Sir Henry Savile (1549-1621/2).
[933]Sir Henry Savill[BF], knight, was borne in Yorkshire (vide A. Wood's Antiq. Oxon.).... He was a younger (or <son> of a younger) brother, not borne to a foot of land. He came to Merton Coll. Oxon. <1565>; made Warden there <1585>.
He was a learned gentleman, as most was of his time. He would faine have been thought (I have heard Mr. Hobbes say) to have been as great a scholar as Joseph Scaliger. But as for mathematiques, I have heard Dr. Wallis say that he look't on him to be as able a mathematician as any of his time. He was an extraordinary handsome and beautifull man; no lady had a finer complexion.
Queen Elizabeth favoured him much; he read (I think) Greeke and Politiques to her. He was also preferred to be Provost of Eaton colledge <1596>.
He was a very severe governour, the scholars hated him for his austerity. He could not abide witts: when a young scholar was recommended to him for a good witt, 'Out upon him, I'le have nothing to doe with him; give me the ploding student. If I would look for witts I would goe to Newgate, there be the witts[LXXXI.];' and John Earles (afterwards bishop of Sarum) was the only scholar that ever he tooke as recommended for a witt, which was from Dr. <William> Goodwyn, <dean> of Christ Church.
He was not only a severe governor, but old Mr.
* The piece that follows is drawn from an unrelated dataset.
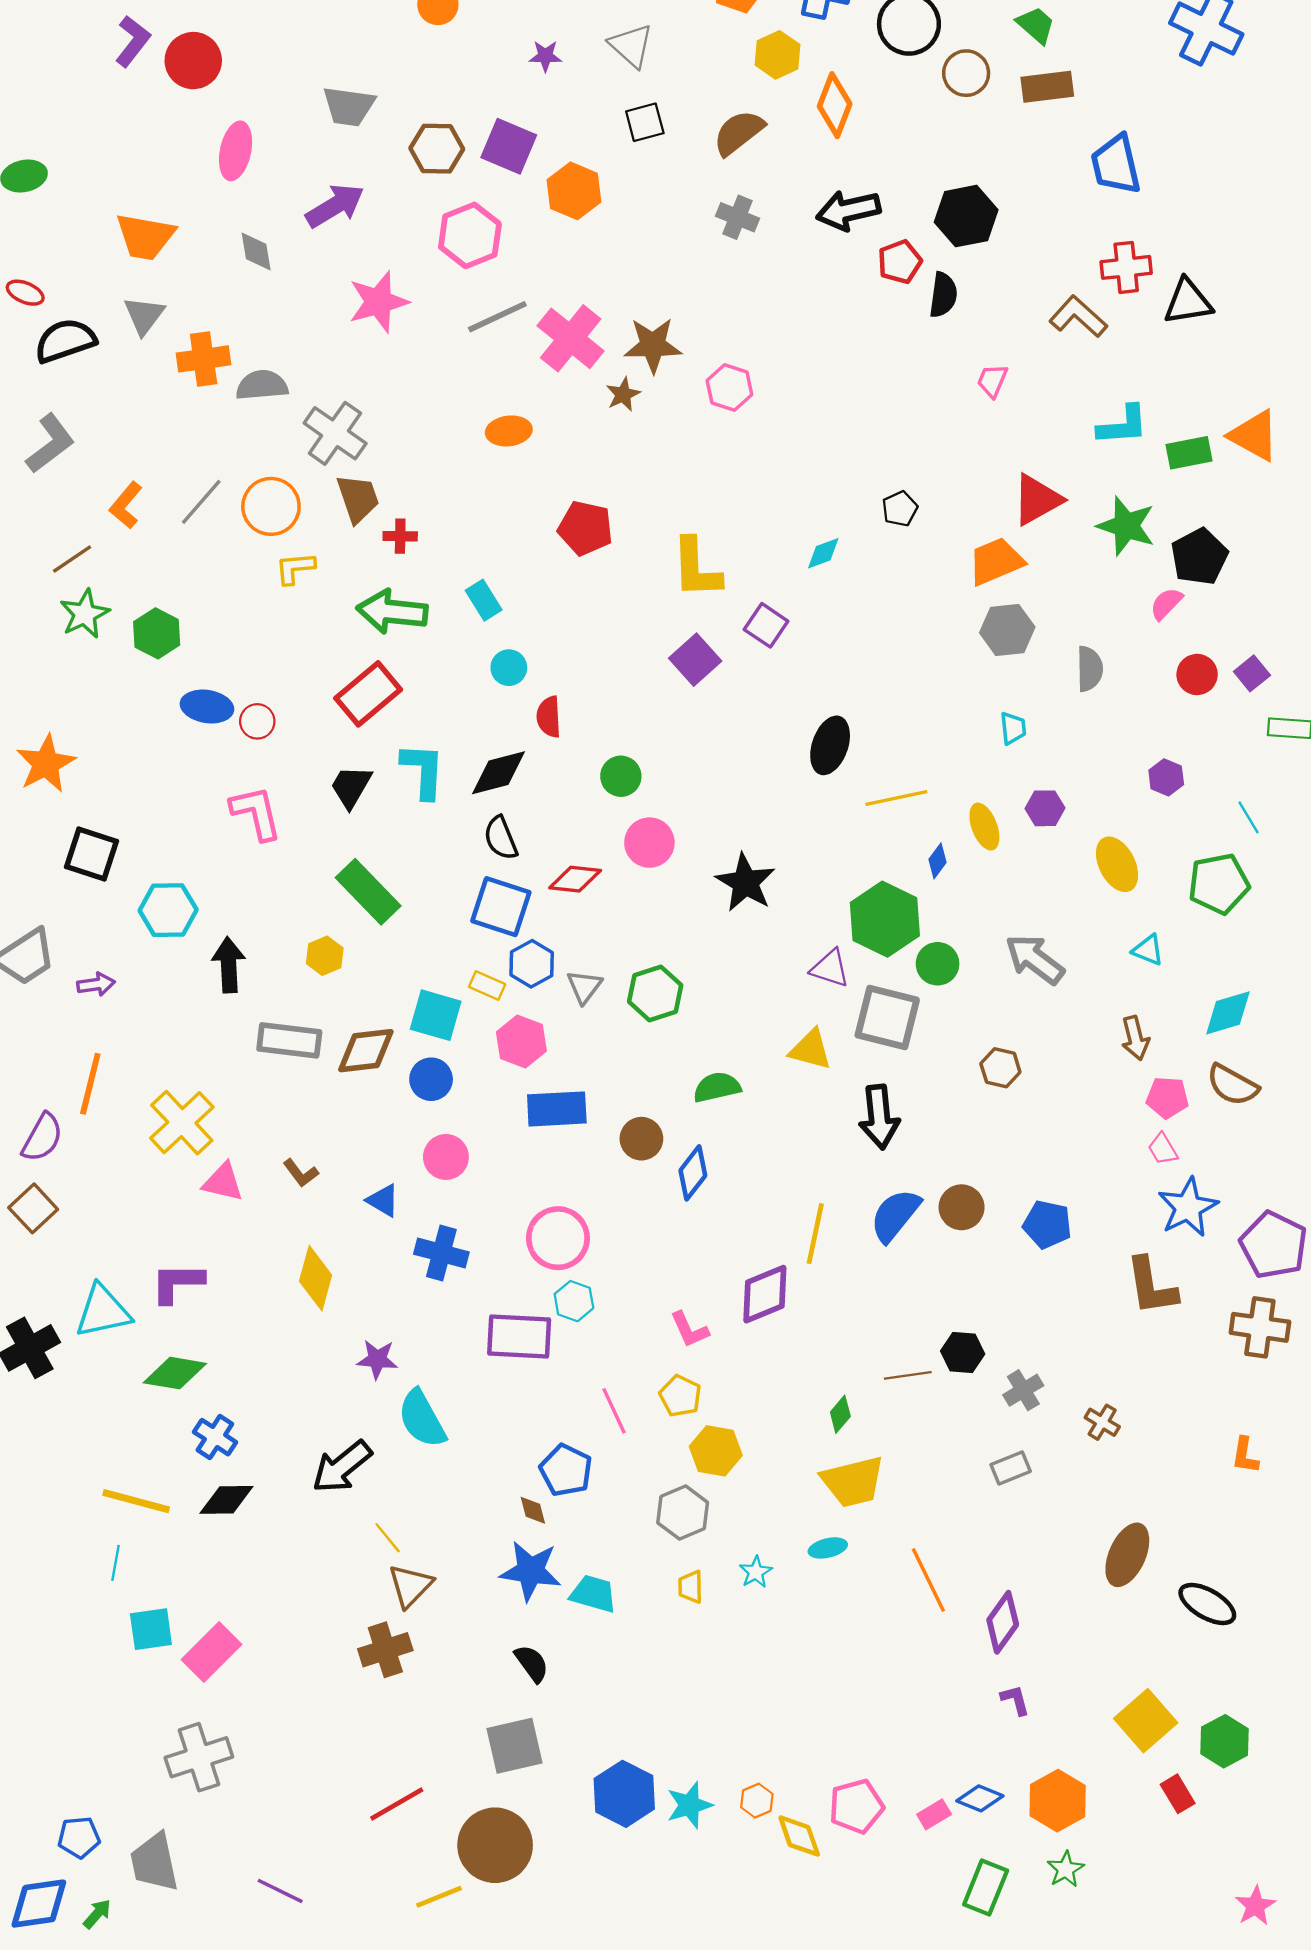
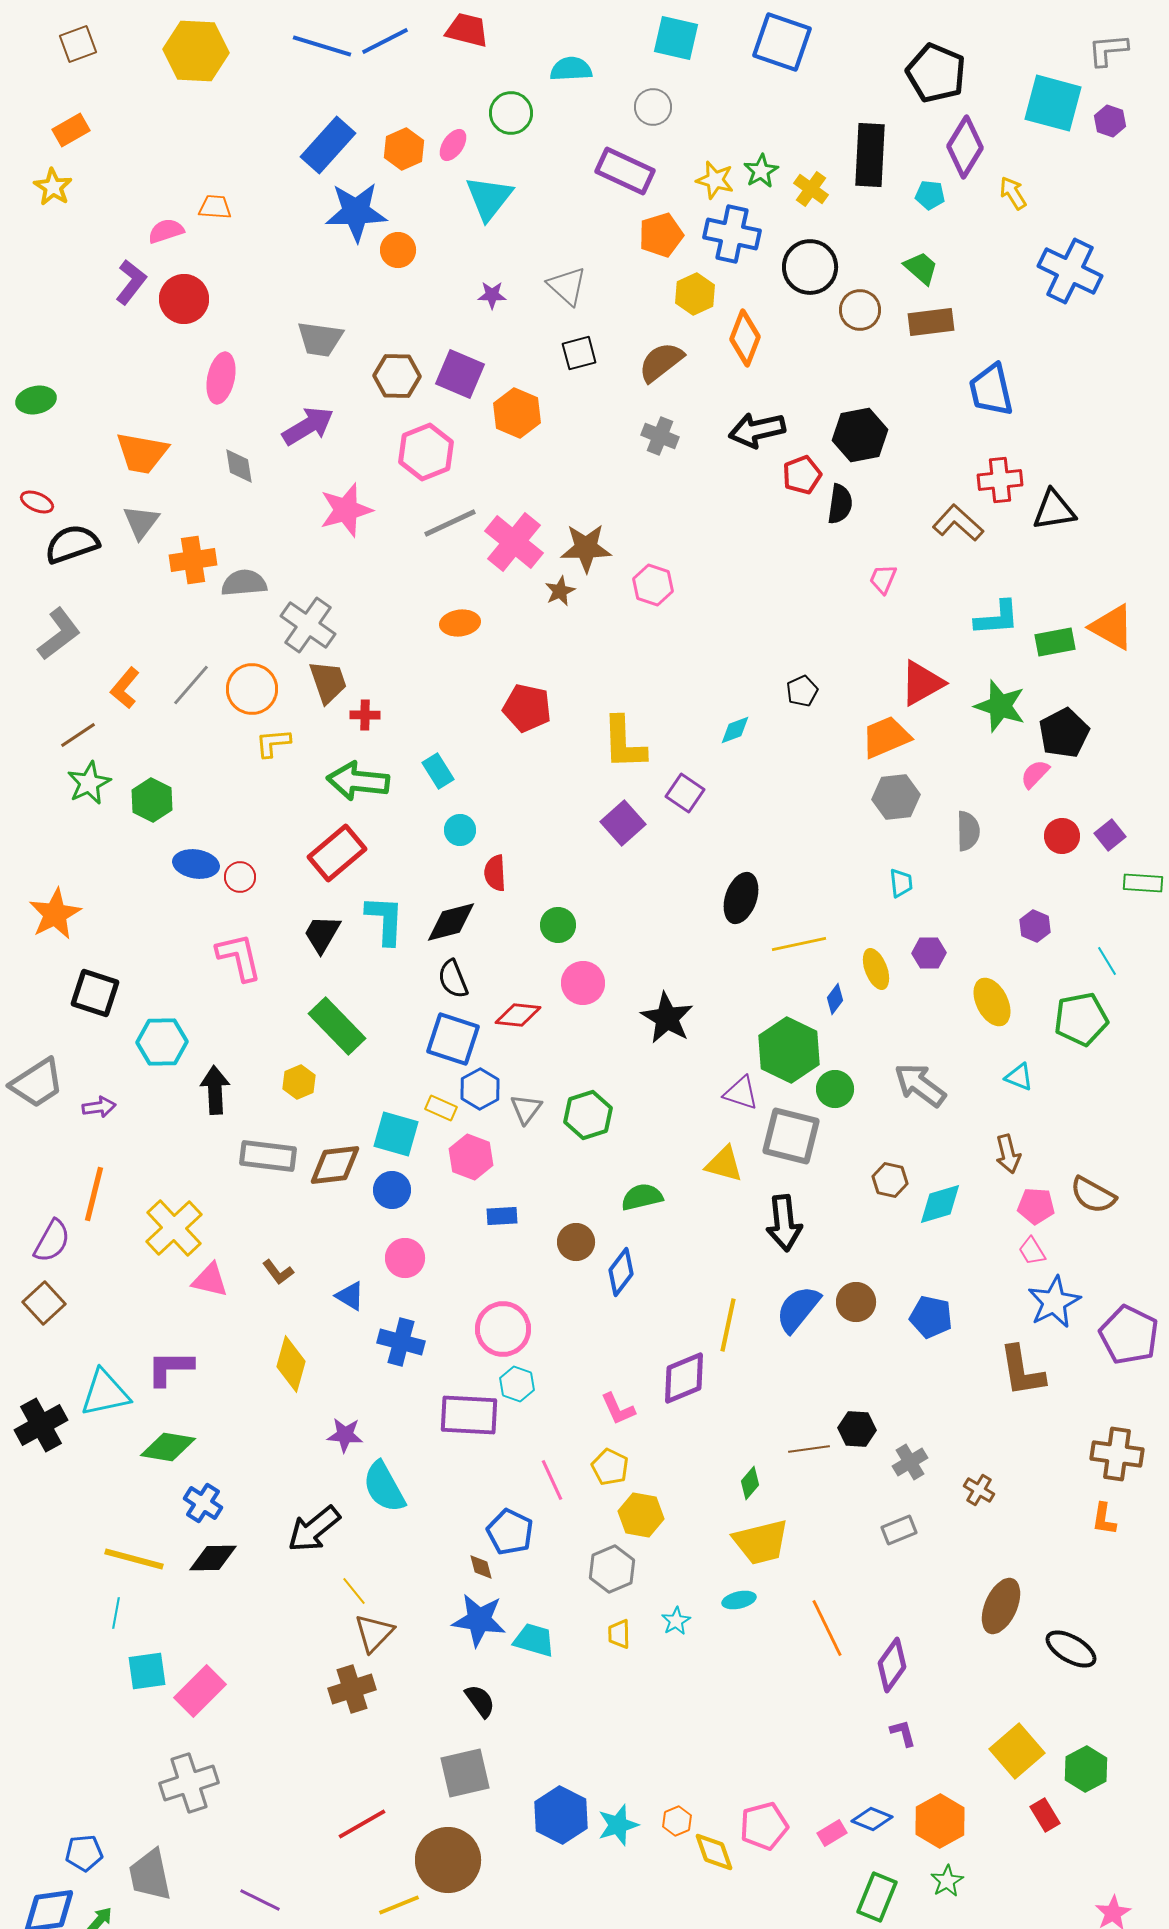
cyan diamond: (1228, 1013) -> (940, 1204), moved
blue rectangle: (557, 1109) -> (502, 1216), size x0.6
brown cross: (1260, 1327) -> (1117, 1454), moved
Yates[BH] (who was fellow in his time) would make lamentable complaints of him to his dyeing day, that he did oppresse the fellows grievously, and he was so great and a favourite to the Queen, that there was no dealing with him; his naeve was that he was too much inflated with his learning and riches.
He was very munificent, as appeares by the two lectures he has given of Astronomy and Geometry. Bishop Seth Ward, of Sarum, has told me that he first sent for Mr. <Edmund> Gunter, from London, (being of Oxford university) to have been his[934] Professor of Geometrie: so he came and brought with him his sector and quadrant, and fell to resolving of triangles and doeing a great many fine things. Said the grave knight, 'Doe you call this reading of Geometrie? This is shewing of tricks, man!' and so dismisst him with scorne, and sent for <Henry> Briggs, from Cambridge.
I have heard Dr. Wallis say, that Sir H. Savill has sufficiently confuted Joseph Scaliger de Quadratura Circuli, in the very margent of the booke: and that sometimes when J. Scaliger sayes 'A B = C D ex constructione,' Sir H. Savill writes sometimes in the margent, 'Et dominatio vestra est asinus ex constructione.'
He left only one daughter, which was[935]maried to Sir ... Sedley, of ... in Kent, mother to this present Sir Charles Sedley, who well resembles his grandfather Savill in the face, but is not so proper a man.
Sir H. Savill dyed at, and was buried at Eaton colledge, in the chapell, on the south east side of the chancell, under a faire black marble grave-stone, with this inscription:—
He had travelled very well, and had a generall acquaintance with the learned men abroad; by which meanes he obtained from beyond sea, out of their libraries, severall rare Greeke MSS., which he had copied by an excellent amanuensis for the Greeke character.
... putt a trick upon him, for he gott a friend to send him weekely over to ... in Flanders (I thinke), the sheetes of the curious Chrysostome that were printed at Eaton, and translated them into Latin, and printed them Greeke and Latin together, which quite spoyled the sale of Sir Henry's.
Memorandum:—he gave his collection of mathematicall bookes to a peculiar little library belonging to the Savillian Professors[BI].
Notes.
[BF] Aubrey gives in trick the coat:—'argent, on a bend sable, 3 owls of the field [Savile].'
[BG] Aubrey seems to have had a special interest in this story. He notes it twice in MS. Aubr. 21 (fol. 2, and fol. 4):—'Sir H. Savile—If you'l have witts, goe to Newgate.'
[BH] Leonard Yates, fellow of Merton in 1593, rector of Cuxham, co. Oxon., 1608, died 1662, aged circ. 92. His son, John Yates, was M.A. of Trinity in 1639, and probably Aubrey knew him there.
[BI] This Collection was incorporated with the Bodleian in 1884: Macray's Annals of the Bodleian, p. 329. Stephen Peter Rigaud (Savilian Professor of Geometry 1810-1827, and of Astronomy 1827-1839) had, in his time, thoroughly examined it, and found many books missing.